È questʼultimo lʼincendio pericoloso in corso, quello che ha diviso lʼanno in due, metà buono e metà meno buono. Il meno buono è ancora lontano dallʼuscio di casa, ma se ne vedono i bagliori oltre lʼorizzonte e alla lunga potrebbe causare dei danni, che si avvicini o no. Perché le aspettative che si confermano nel tempo possono produrre effetti reali e in particolare corrodere quello che è stato un buon risultato della reazione alla pandemia: il ritorno a un poʼ di spensieratezza nei consumi, cosa che è stata evidentissima durante lʼestate, quando la guerra era già in corso e lʼimpatto sulle bollette già sostanzialmente sicuro.
C'è grande voglia di riscatto
NellʼIndagine 2022 lo scenario delle aspettative a 12-18 mesi sui consumi familiari è davvero fortemente positivo (+53 per cento il relativo saldo) e conferma la generale voglia di ripresa dopo il lockdown e la pandemia. Anche in un periodo di elevata inflazione, le famiglie sono disposte ad aumentare i consumi per compensare le minori occasioni di acquisto rilevate nei due anni passati e gettarsi alle spalle quellʼesperienza. Una voglia contagiosa che riguarda tutti gli intervistati e che non stimola solo spese di consumo, ma anche spese di investimento quando tocca imprenditori, liberi professionisti e giovani che devono aprirsi una strada per il futuro.
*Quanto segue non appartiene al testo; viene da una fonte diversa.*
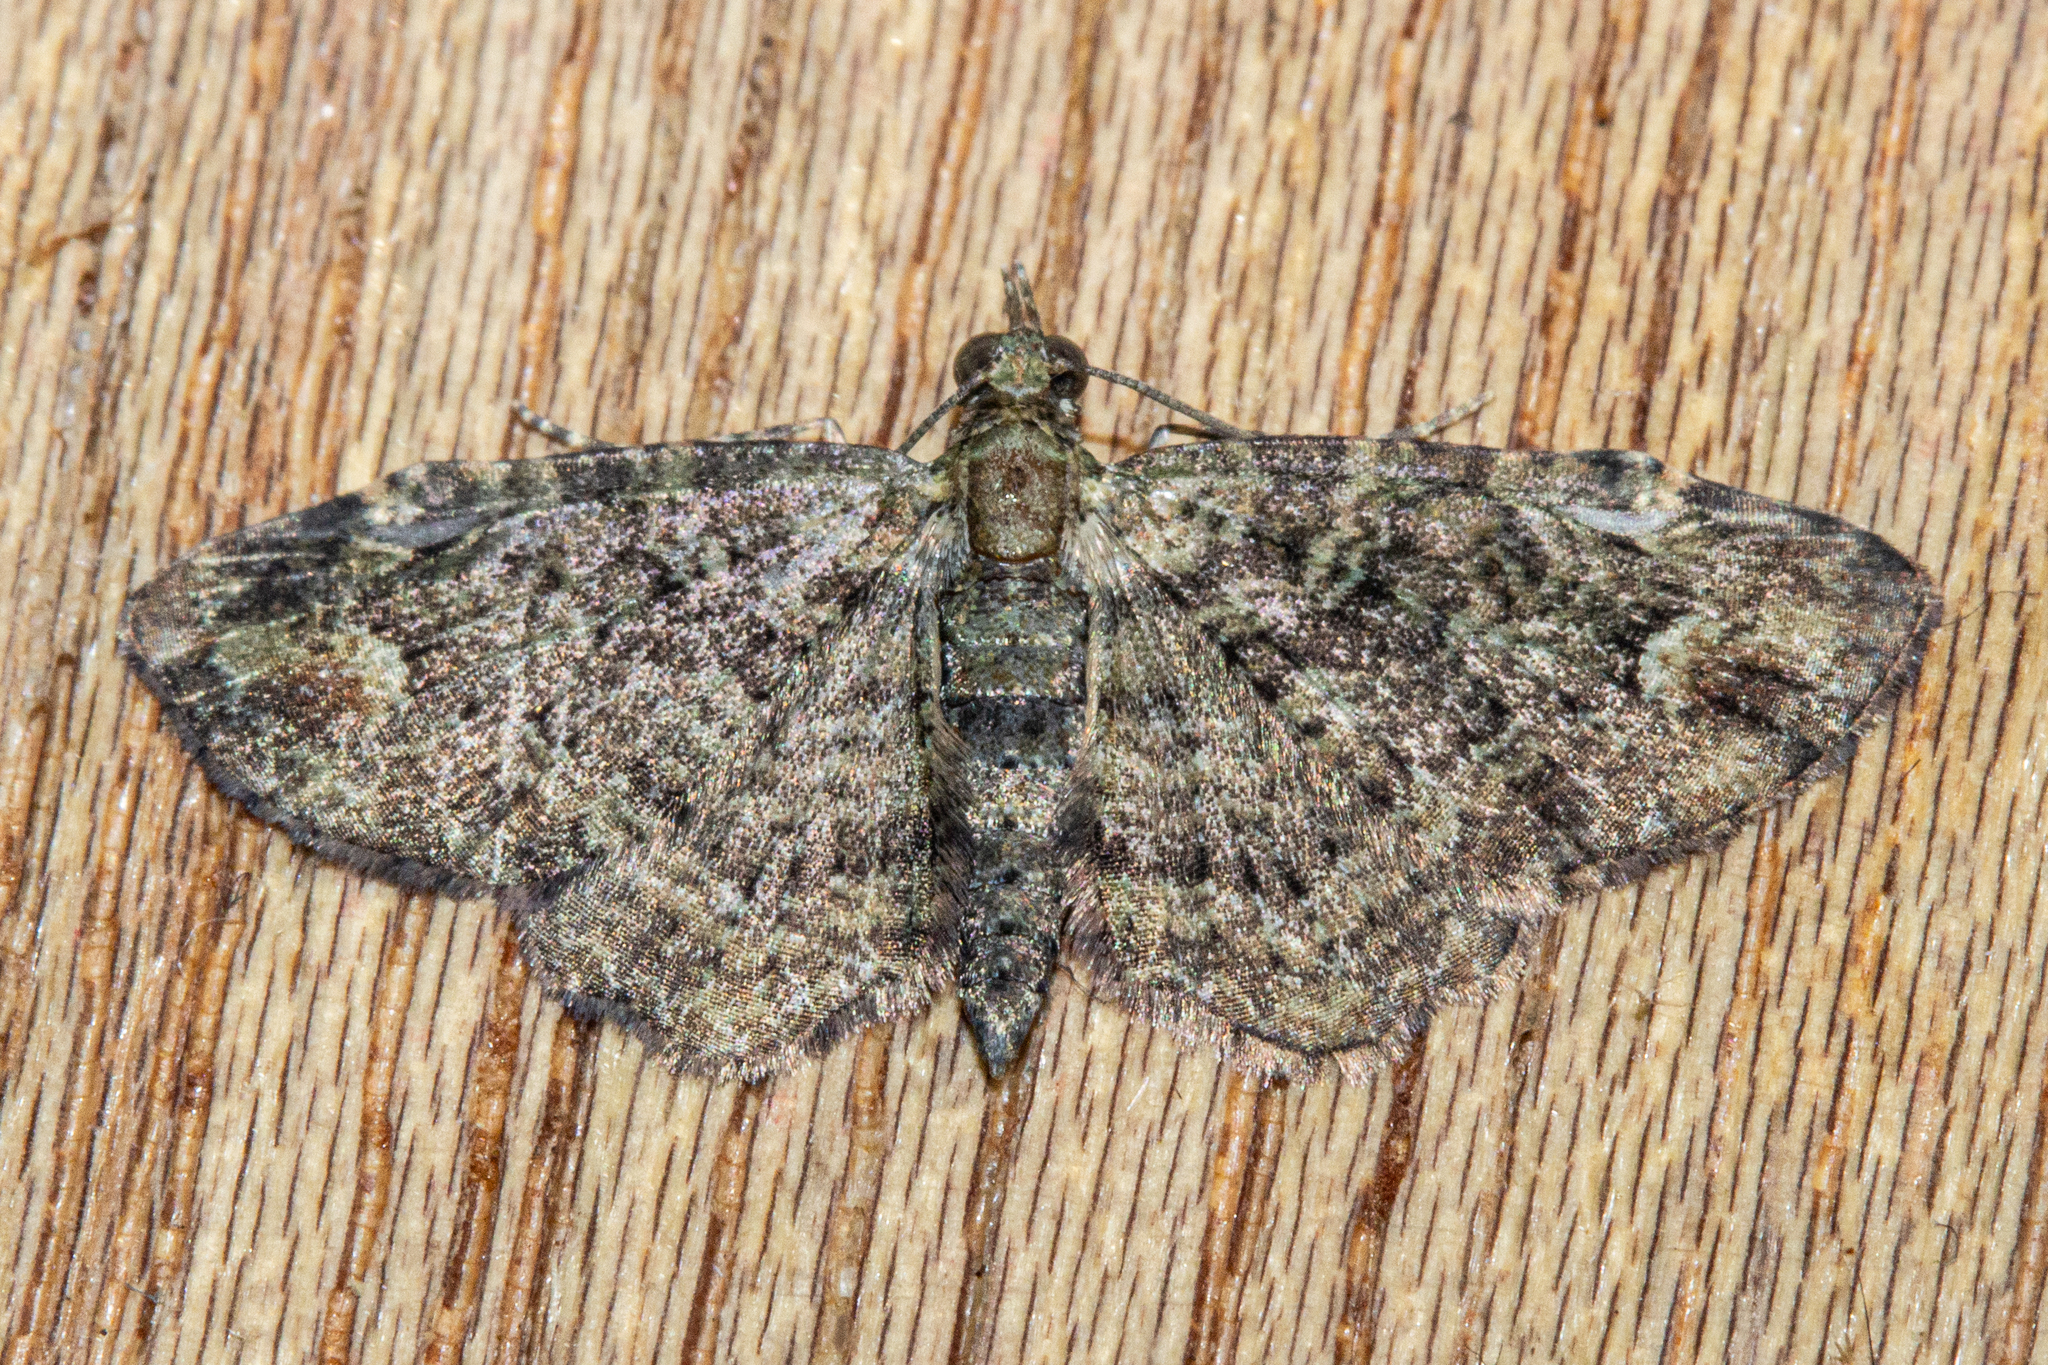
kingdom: Animalia
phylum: Arthropoda
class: Insecta
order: Lepidoptera
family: Geometridae
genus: Pasiphilodes
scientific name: Pasiphilodes testulata
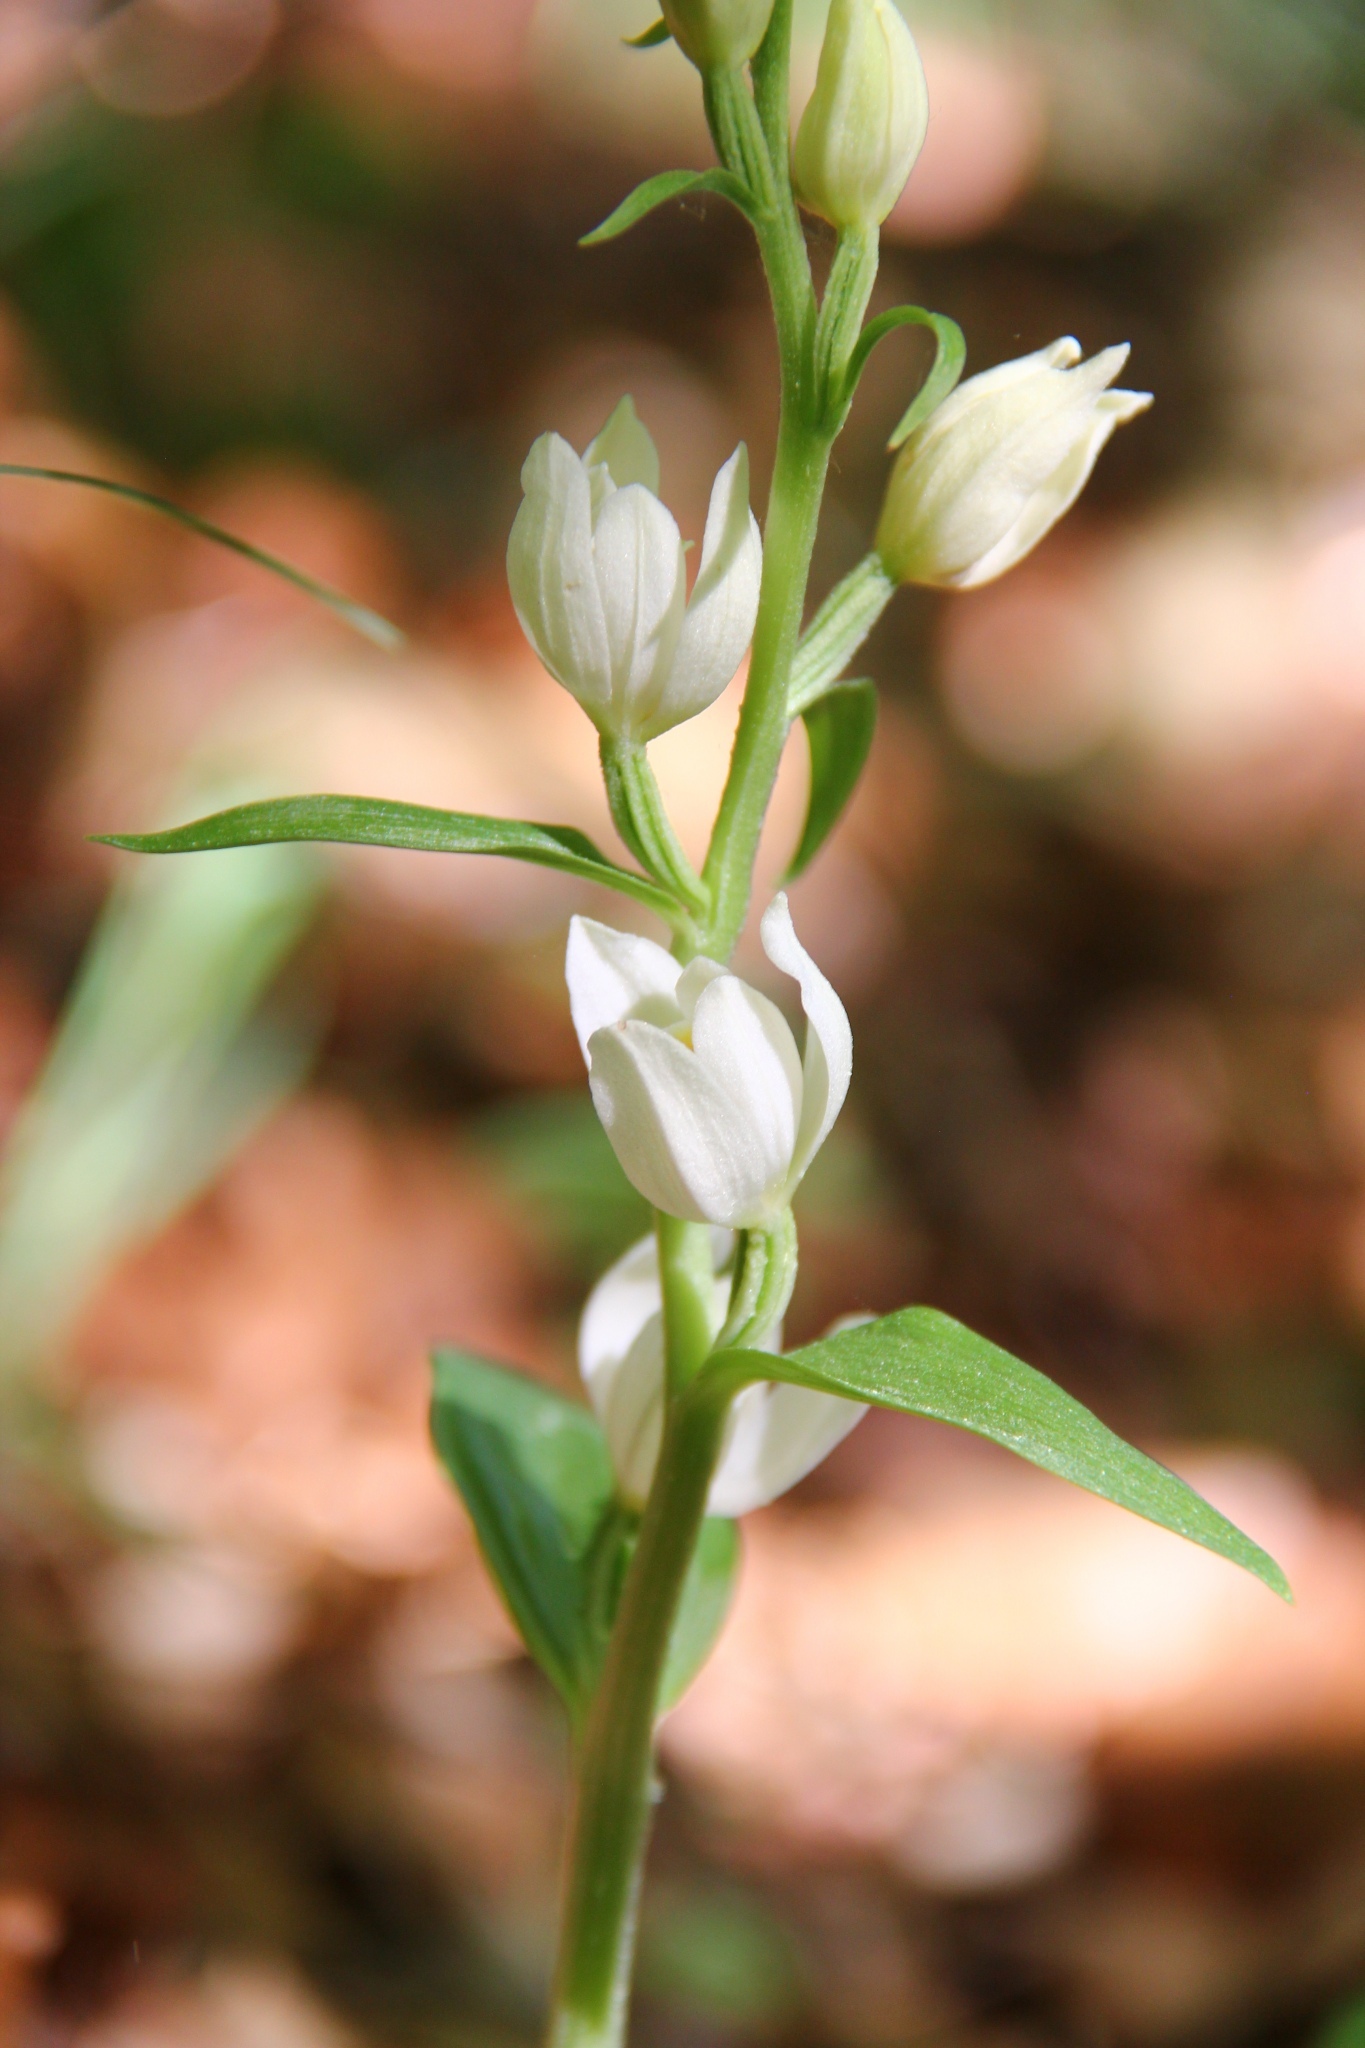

La voglia di riscatto è un eccellente ingrediente psicologico da tutelare e non incrinare.
Speriamo che tutti i cambiamenti che il 2022 ha introdotto, nellʼeconomia mondiale come in quella europea e italiana, e ancor più nella politica globale e anche in quella italiana, non cambino questa cifra. Perché pure se la ricchezza finanziaria è elevata e la liquidità continua a essere a livelli da record, senza una buona dose di entusiasmo e di coraggio la liquidità si congela e diventa sterile. Ben diverso se essa fluisce nellʼeconomia e va a irrorare settori e sistemi, fungendo da fertilizzante per una crescita di cui abbiamo assolutamente bisogno.